→ PROBLEM TO WORK ON: Go through the listing below and gather every line with the word "dokuments".

┏━━

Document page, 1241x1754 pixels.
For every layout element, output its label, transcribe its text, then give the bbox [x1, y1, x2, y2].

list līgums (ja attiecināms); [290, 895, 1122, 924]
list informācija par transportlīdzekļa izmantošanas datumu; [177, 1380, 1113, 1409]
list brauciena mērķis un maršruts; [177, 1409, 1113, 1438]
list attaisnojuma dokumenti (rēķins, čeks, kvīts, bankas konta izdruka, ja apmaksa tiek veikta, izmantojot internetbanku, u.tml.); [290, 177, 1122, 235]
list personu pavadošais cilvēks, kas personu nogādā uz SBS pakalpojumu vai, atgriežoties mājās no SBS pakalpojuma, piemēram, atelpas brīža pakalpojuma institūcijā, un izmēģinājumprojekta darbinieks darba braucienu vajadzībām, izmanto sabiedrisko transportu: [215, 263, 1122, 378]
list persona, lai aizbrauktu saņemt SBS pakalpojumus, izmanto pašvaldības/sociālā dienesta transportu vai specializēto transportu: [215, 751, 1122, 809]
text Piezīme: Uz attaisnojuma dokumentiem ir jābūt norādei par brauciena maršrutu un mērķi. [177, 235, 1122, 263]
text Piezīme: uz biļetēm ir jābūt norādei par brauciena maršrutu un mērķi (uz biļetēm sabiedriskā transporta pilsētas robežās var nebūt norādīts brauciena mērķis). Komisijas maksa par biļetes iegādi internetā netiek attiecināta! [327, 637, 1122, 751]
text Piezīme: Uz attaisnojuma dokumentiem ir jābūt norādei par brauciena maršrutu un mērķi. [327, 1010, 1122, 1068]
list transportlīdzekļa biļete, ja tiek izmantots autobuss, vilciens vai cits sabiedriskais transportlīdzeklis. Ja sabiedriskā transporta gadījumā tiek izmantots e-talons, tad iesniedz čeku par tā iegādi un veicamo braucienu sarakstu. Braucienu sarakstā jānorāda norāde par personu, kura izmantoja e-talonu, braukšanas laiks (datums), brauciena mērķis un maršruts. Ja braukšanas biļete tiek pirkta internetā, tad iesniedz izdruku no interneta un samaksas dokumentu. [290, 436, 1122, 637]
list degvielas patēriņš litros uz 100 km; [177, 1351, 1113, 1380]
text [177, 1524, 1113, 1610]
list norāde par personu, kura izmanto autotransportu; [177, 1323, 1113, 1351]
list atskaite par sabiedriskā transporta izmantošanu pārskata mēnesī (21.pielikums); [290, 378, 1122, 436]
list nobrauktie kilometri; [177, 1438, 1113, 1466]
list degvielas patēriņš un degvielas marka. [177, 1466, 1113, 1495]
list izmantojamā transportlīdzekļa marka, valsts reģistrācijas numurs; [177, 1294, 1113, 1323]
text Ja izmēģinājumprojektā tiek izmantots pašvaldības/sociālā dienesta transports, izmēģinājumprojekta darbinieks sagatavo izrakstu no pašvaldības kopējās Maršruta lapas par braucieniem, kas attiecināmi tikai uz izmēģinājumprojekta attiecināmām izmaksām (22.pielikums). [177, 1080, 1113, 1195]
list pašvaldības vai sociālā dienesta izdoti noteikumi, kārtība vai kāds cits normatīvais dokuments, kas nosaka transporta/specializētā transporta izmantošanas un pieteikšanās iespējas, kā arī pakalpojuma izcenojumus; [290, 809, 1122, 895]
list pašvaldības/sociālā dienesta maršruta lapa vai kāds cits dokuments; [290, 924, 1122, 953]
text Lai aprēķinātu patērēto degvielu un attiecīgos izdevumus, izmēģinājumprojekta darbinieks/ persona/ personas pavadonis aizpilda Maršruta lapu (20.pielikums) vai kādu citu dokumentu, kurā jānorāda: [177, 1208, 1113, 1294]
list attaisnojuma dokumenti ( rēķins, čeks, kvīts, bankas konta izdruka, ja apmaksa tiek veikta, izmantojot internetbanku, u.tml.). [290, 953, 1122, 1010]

┗━━
┏━━

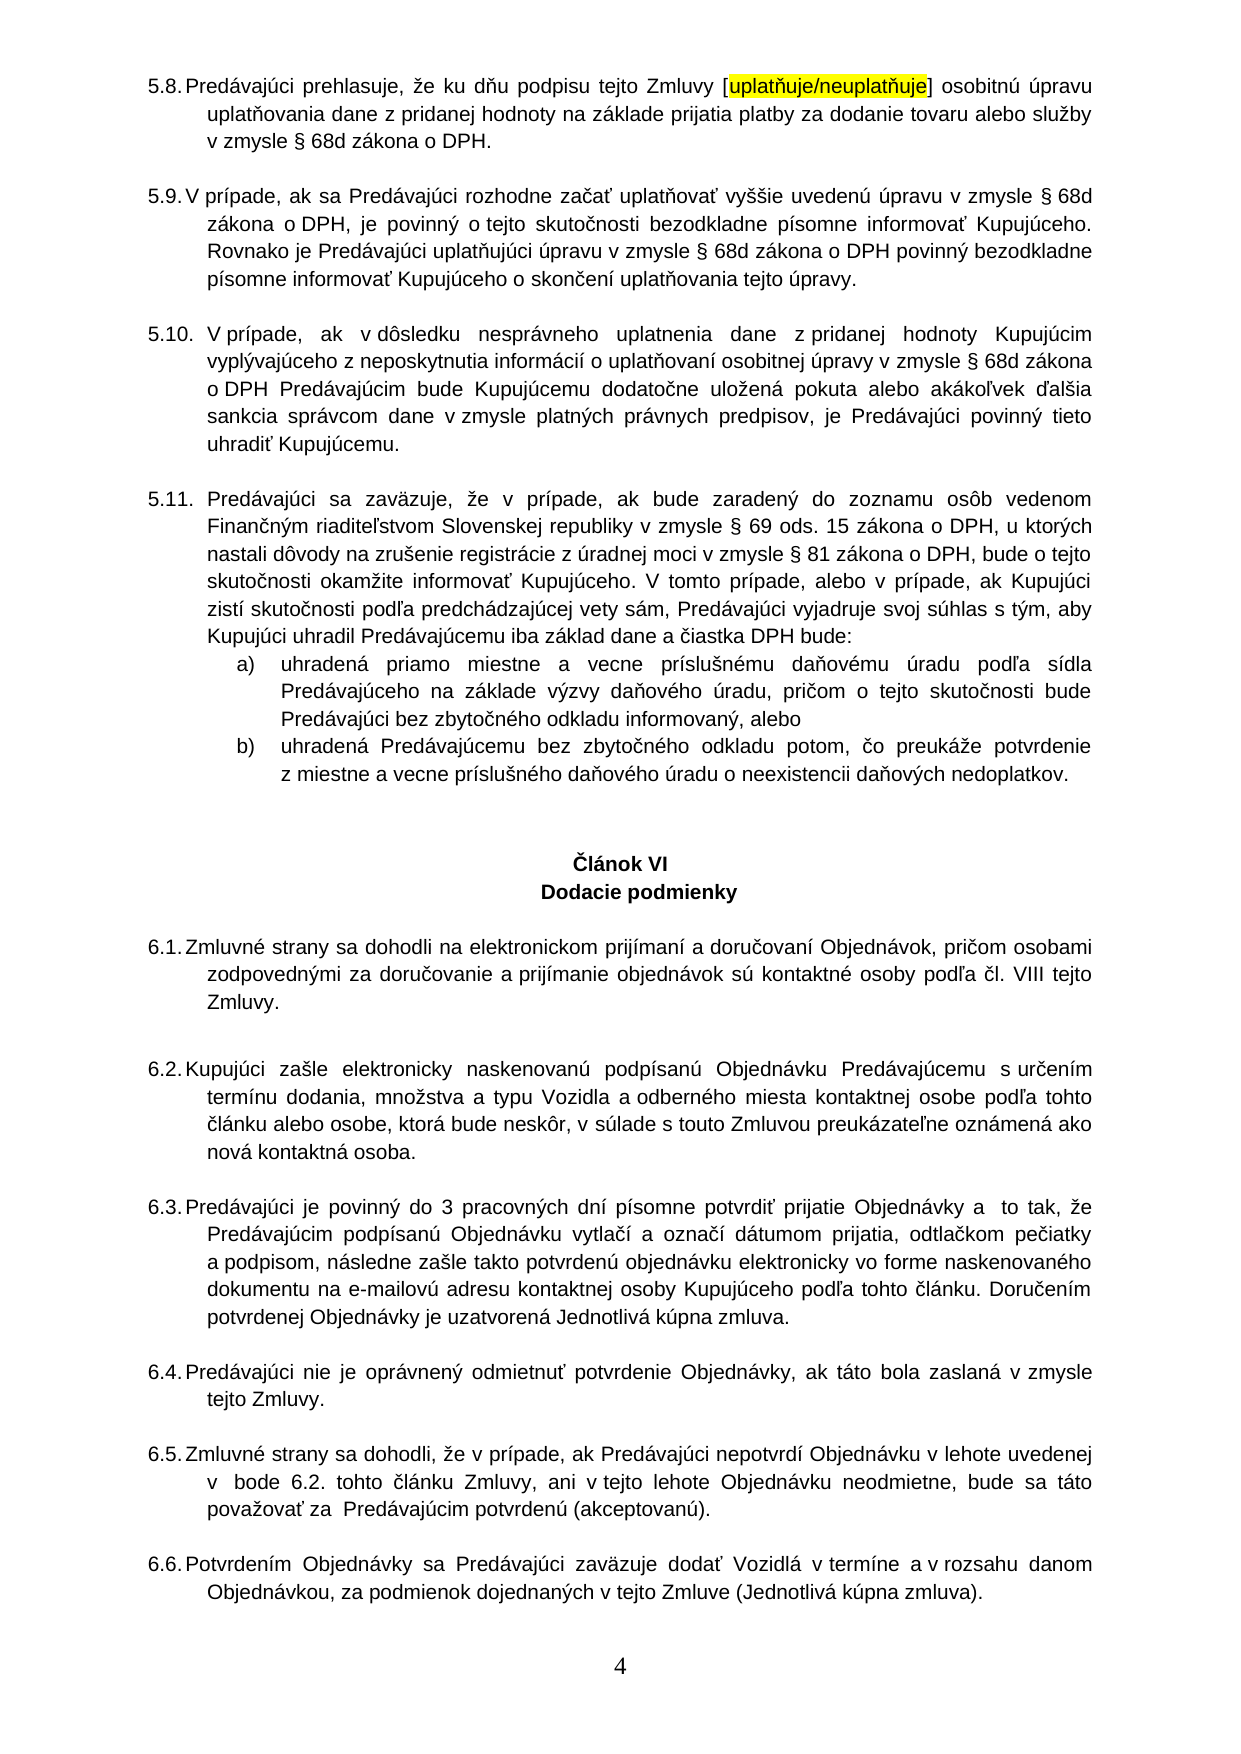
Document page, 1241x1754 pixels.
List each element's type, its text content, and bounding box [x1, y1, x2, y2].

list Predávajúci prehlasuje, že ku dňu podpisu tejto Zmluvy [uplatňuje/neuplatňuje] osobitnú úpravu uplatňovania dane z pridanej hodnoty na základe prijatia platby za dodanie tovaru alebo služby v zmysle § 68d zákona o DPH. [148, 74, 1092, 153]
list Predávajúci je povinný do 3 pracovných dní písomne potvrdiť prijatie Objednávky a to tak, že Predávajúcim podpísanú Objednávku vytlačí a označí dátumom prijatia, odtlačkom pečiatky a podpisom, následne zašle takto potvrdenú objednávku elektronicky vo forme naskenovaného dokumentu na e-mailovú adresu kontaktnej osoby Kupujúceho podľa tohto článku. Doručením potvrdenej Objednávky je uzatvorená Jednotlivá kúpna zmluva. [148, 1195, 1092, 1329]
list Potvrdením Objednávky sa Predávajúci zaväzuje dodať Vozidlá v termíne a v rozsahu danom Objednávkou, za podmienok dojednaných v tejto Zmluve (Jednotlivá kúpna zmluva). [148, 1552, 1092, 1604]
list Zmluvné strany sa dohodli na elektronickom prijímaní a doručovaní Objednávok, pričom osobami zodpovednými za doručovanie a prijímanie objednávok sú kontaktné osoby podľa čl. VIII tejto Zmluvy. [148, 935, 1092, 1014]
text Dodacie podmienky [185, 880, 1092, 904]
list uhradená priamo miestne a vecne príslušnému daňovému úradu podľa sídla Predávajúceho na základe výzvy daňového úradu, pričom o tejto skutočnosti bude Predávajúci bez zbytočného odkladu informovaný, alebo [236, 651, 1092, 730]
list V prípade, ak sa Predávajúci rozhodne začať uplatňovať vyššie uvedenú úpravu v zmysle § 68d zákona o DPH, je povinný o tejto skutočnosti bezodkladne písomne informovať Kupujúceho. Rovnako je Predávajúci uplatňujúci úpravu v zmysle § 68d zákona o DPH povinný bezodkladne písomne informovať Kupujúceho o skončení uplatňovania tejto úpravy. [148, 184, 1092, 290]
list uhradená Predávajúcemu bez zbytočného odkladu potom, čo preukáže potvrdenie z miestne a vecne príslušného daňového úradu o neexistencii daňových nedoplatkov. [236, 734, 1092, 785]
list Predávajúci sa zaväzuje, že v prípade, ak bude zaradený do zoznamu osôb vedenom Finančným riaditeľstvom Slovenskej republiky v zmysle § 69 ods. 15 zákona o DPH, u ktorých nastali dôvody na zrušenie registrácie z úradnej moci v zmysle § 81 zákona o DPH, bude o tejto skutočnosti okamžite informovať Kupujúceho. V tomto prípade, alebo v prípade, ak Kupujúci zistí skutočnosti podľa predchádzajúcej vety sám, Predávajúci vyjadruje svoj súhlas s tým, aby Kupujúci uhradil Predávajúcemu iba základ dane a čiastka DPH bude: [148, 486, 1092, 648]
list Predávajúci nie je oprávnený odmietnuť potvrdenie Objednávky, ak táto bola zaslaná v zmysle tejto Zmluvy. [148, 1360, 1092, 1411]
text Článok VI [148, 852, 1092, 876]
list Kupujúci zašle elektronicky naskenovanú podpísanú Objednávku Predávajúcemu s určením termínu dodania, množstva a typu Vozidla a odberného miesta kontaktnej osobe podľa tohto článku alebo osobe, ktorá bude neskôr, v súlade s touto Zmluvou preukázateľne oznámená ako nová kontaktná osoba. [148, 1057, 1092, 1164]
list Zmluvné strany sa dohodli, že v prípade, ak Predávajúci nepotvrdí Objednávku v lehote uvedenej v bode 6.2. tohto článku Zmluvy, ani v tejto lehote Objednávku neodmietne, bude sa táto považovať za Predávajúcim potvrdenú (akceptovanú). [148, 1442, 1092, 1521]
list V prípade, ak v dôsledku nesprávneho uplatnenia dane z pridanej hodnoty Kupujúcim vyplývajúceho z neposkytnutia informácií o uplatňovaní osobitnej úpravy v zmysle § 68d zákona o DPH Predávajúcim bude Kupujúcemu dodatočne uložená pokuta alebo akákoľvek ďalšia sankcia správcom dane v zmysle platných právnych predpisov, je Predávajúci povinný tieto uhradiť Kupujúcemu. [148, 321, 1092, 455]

┗━━

→ THE COMPLETED TASK:
list pašvaldības vai sociālā dienesta izdoti noteikumi, kārtība vai kāds cits normatīvais dokuments, kas nosaka transporta/specializētā transporta izmantošanas un pieteikšanās iespējas, kā arī pakalpojuma izcenojumus; [290, 809, 1122, 895]
list pašvaldības/sociālā dienesta maršruta lapa vai kāds cits dokuments; [290, 924, 1122, 953]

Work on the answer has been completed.